Please copy out the entries below exactly, beginning with the line that contains "While the mobile" and ending with the line that contains "Conclusion and Future Work", and include nothing outside that span.

::: RECORDS PROVIDED :::

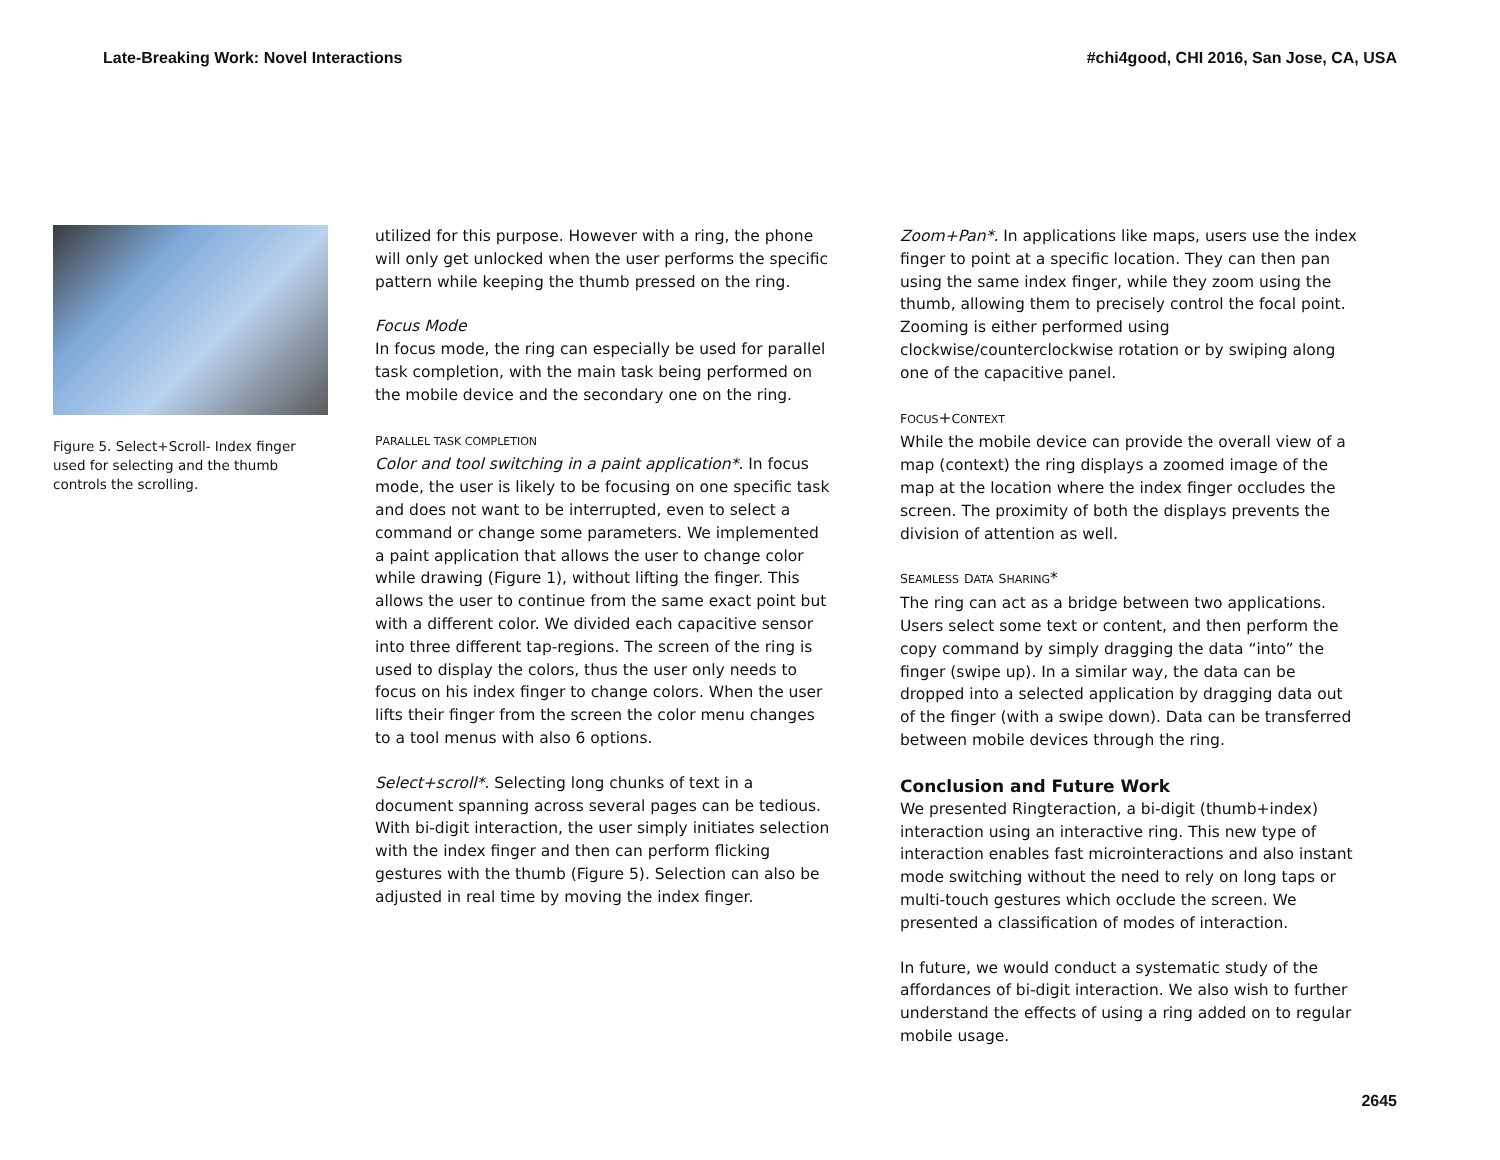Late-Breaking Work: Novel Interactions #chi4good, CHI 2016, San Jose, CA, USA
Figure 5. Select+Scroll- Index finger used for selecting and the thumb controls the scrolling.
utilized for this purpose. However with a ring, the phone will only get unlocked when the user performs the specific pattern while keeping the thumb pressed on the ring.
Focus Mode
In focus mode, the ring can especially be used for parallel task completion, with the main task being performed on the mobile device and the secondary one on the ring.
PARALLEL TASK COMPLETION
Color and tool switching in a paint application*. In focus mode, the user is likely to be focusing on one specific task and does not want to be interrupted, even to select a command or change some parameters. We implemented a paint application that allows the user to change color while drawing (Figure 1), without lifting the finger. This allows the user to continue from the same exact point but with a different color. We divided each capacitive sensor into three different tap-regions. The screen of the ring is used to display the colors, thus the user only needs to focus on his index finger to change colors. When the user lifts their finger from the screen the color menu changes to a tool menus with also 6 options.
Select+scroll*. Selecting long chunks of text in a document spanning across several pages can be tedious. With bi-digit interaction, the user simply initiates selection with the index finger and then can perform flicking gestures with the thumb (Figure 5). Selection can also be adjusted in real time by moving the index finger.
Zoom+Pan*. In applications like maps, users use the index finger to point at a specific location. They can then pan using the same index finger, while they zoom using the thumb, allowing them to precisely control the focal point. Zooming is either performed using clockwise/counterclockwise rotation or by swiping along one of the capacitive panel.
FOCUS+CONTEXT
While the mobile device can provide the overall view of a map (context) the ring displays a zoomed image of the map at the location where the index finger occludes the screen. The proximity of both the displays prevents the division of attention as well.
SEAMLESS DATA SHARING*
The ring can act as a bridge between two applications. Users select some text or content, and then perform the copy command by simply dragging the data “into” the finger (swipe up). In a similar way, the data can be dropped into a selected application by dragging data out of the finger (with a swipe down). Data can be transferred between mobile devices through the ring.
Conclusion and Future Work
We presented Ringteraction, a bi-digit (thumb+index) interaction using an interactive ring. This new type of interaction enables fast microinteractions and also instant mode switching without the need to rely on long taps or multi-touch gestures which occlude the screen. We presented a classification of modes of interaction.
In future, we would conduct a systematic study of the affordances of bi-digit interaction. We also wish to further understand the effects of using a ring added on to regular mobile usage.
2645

:::
::: RECORDS PROVIDED :::

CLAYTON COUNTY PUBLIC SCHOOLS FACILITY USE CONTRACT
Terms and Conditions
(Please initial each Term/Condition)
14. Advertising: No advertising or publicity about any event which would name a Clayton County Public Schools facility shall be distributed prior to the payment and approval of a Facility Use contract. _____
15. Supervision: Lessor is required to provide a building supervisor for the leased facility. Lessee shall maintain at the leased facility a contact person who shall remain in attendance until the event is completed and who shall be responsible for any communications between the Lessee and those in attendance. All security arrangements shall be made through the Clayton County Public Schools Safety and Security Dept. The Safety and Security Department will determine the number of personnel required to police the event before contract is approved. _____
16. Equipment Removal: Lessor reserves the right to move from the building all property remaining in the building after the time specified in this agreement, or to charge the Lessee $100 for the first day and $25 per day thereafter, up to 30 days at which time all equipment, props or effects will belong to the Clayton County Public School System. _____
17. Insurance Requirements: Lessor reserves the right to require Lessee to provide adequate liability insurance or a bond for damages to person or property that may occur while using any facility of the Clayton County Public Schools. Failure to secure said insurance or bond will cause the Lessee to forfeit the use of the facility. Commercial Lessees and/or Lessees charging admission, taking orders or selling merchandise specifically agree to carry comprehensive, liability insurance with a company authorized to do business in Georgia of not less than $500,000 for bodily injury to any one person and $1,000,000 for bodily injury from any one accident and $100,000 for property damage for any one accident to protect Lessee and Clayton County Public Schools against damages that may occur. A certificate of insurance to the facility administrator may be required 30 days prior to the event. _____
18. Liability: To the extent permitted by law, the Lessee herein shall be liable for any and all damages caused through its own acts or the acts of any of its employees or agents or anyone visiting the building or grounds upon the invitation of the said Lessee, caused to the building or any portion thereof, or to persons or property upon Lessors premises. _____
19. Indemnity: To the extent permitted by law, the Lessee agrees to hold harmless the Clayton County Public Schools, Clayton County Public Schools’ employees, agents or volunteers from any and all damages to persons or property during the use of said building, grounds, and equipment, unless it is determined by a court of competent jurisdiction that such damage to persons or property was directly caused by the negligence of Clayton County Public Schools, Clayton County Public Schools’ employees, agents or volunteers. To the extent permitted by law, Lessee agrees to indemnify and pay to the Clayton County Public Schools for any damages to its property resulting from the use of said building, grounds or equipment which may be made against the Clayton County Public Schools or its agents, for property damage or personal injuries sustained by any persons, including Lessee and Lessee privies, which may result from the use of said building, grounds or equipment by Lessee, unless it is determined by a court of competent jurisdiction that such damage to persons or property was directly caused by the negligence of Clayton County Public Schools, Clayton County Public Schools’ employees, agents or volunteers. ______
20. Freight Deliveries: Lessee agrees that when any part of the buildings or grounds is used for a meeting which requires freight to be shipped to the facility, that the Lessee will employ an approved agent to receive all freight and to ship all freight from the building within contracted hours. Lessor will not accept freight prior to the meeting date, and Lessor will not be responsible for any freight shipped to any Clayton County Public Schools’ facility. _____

:::

## WRITTEN REPLY
While the mobile device can provide the overall view of a map (context) the ring displays a zoomed image of the map at the location where the index finger occludes the screen. The proximity of both the displays prevents the division of attention as well.
SEAMLESS DATA SHARING*
The ring can act as a bridge between two applications. Users select some text or content, and then perform the copy command by simply dragging the data “into” the finger (swipe up). In a similar way, the data can be dropped into a selected application by dragging data out of the finger (with a swipe down). Data can be transferred between mobile devices through the ring.
Conclusion and Future Work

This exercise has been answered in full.